NCAA to Penn State: Game on!


Two of the six entities investigating Pennsylvania State University announced their sanctions today. The National Collegiate Athletic Association allowed the university to continue playing football uninterrupted by suspension. It put the team on five years probation;  fined the university one year's profit from the football team (payable over the five years); prohibited the team from playing in honorary and lucrative post-season "bowl" games for four years; reduced the number of future football players that the university could give free tuition to; permitted current players to transfer to other schools without penalty; and post facto vacated the team's football victories since 1998, when the school first learned of former assistant football coach Jerry Sandusky's pedophilia. Yesterday evening, David Jones, the sportswriter for the Harrisburg, Pennsylvania newspaper referred to here in a previous post, wrote that if Penn State football could escape without a ban on its games being televised it would be a "victory." There was no TV ban.

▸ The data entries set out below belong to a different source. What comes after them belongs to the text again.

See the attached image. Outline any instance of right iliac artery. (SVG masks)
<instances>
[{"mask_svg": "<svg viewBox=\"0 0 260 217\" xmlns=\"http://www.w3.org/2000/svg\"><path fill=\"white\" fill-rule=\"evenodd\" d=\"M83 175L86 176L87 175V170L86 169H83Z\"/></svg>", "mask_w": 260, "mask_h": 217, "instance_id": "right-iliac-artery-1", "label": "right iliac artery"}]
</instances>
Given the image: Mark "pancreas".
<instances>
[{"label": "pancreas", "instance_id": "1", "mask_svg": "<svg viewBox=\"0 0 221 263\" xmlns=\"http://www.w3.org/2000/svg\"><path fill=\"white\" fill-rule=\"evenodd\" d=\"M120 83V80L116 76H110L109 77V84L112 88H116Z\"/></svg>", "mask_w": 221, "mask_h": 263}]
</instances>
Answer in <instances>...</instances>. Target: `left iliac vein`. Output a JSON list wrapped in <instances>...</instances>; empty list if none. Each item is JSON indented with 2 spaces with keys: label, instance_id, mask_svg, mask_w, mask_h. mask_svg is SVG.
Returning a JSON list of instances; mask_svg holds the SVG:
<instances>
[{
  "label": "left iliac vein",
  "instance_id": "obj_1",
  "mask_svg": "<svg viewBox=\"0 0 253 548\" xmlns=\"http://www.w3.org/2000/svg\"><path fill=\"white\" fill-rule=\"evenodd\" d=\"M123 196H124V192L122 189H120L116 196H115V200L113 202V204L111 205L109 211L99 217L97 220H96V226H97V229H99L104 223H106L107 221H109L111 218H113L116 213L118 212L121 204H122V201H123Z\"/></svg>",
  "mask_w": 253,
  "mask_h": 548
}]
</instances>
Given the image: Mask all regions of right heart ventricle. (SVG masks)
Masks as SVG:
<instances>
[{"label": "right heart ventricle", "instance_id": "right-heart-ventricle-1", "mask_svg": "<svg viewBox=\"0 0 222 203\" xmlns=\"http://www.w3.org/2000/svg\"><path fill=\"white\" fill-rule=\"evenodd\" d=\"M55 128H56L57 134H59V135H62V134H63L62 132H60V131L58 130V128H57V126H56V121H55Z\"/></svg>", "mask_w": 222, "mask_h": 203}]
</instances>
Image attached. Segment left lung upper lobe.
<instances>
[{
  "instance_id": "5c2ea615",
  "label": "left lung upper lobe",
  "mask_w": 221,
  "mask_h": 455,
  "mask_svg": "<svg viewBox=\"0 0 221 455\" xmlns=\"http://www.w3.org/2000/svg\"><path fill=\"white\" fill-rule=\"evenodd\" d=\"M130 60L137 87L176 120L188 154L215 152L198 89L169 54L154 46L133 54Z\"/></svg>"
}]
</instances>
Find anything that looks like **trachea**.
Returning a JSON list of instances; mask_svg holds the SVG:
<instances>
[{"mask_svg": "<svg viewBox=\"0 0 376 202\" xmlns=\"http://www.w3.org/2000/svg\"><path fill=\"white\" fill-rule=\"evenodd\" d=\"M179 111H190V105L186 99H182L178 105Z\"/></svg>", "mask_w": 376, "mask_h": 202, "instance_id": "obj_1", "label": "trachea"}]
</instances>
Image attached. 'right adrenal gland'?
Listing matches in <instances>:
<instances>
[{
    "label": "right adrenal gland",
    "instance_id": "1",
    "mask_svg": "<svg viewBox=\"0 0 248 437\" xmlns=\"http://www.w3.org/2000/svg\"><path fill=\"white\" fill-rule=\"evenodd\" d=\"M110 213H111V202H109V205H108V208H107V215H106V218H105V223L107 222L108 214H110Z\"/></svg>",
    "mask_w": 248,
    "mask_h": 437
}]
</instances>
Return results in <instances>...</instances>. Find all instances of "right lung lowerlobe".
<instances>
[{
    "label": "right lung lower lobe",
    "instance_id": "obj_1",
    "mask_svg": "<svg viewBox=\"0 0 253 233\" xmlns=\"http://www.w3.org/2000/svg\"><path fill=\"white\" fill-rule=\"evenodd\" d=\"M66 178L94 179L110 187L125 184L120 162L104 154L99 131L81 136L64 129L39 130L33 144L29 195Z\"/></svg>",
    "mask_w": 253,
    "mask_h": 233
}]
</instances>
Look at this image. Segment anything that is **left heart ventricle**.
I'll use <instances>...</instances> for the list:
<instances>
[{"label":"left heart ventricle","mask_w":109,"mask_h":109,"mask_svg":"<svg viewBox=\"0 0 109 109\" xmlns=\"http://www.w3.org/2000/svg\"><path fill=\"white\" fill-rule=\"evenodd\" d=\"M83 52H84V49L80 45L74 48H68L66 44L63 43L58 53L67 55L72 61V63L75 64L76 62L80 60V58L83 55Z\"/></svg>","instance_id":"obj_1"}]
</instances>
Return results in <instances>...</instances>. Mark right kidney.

Penn State plays its games in a group, or "conference," of universities called the Big Ten (which has 12 members). Conference members share the profits from the post-season games in which members play.  The Big Ten also sanctioned Penn State today, announcing that it will take Penn State's share of this profit for the next four years and donate the sum to child protection agencies (For post-season profit purposes the next four years the Big Ten thus becomes...the Big Nine, or Eleven...B1G.)

So there you have it from the college sports entities. "In progress" as they say on TV are the investigations by the Pennsylvania Attorney General's office, the United States Department of Justice, the U.S. Department of Education, and the Middle States Commission on Higher Education, in addition to the civil suits by Penn State's victims.


Image: Penn State players carry Joe Paterno off the field in celebration of victory.